Ironically even Lord Denning calls it an invasion. It must be remembered that citizenship does not accrue by illegal migration. It comes under the conditions prescribed in the Constitution and the Citizenship Act.
Difference between fundamental rights under Article 19 and 21
A desperate argument has been given that this is a human rights cause. A refugee on account of persecution may have a humanitarian consideration. Illegal migration does not have it. There is no fundamental right to any person to do so. The wise men who framed India’s Constitution made a clear distinction in the phraseology of Article 19 which guarantees the right to move freely throughout the territory of India and to reside and settle in any part of the territory of India. It is a right available only to a citizen.
However, the right to life and liberty and a protection against its deprivation under Article 21 is available to any person – citizen and non-citizen alike.
A right of a citizen or a non-citizen to life and liberty can be taken away only by due process of law. That is a right available to him under India’s constitution. That is his human right. But the framers of the Constitution did not confer on a non-citizen the right to move throughout the territory of India or to reside or settle in any part or territory in India. While the constitution framers make Article 19 applicable to a 'citizen' only, the rights under Article 21 were made available to a 'person'.

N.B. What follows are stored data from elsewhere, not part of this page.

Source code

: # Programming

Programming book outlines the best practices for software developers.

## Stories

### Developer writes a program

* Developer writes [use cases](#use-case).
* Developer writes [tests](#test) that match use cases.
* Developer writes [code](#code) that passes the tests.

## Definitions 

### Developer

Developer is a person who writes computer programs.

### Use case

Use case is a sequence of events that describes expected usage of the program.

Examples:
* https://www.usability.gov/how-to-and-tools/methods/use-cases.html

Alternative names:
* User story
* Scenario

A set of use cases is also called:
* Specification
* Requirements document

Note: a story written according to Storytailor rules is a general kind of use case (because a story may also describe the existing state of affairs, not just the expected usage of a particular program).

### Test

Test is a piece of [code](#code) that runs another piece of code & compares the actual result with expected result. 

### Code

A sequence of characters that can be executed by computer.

There is a method in this distinction.
I reiterate what I have stated earlier. The Congress was the mainstream party on Indian politics. It has increasingly started taking fringe position. Siding with the ‘Tukde Tukde’ gang was one such illustration. It is now compromising the sovereignty of India. Leaders like Rahul and Mamata must realise that India's sovereignty is not a plaything. Sovereignty and citizenship are the soul of India. Imported vote banks are not.